Mast cells contribute to the resolution of allergic inflammation by releasing resolvin D1
- PMID: 36773709
- PMCID: PMC10285510
- DOI: 10.1016/j.phrs.2023.106691
Mast cells contribute to the resolution of allergic inflammation by releasing resolvin D1
Abstract
Background: Mast cells are initiators and main effectors of allergic inflammation, together with eosinophils, with whom they can interact in a physical and soluble cross-talk with marked pro-inflammatory features, the Allergic Effector Unit. The pro-resolution role of mast cells, alone or in co-culture with eosinophils, has not been characterized yet.
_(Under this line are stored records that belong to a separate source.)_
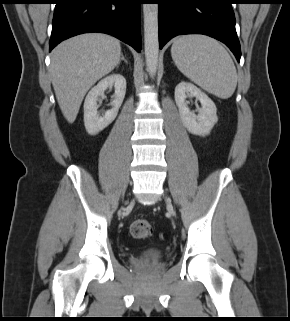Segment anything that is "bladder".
I'll list each match as a JSON object with an SVG mask.
<instances>
[{"instance_id":"1","label":"bladder","mask_w":290,"mask_h":321,"mask_svg":"<svg viewBox=\"0 0 290 321\" xmlns=\"http://www.w3.org/2000/svg\"><path fill=\"white\" fill-rule=\"evenodd\" d=\"M164 255H165V252L157 248H149L143 253L144 258L151 261L160 260L164 257Z\"/></svg>"}]
</instances>
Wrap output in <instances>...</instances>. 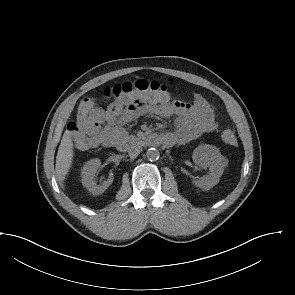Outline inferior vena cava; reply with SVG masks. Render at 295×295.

Objectives: We aimed to investigate select pro-resolution pathways in mast cells in vitro and in vivo in allergic inflammation.
Methods: In vitro, we employed human and murine mast cells and analyzed release of resolvin D1 and expression of 15-lipoxygenase after IgE-mediated activation. We performed co-culture of IgE-activated mast cells with peripheral blood eosinophils and investigated 15-lipoxygenase expression and Resolvin D1 release. In vivo, we performed Ovalbumin/Alum and Ovalbumin/S. aureus enterotoxin B allergic peritonitis model in Wild Type mice following a MC "overshoot" protocol.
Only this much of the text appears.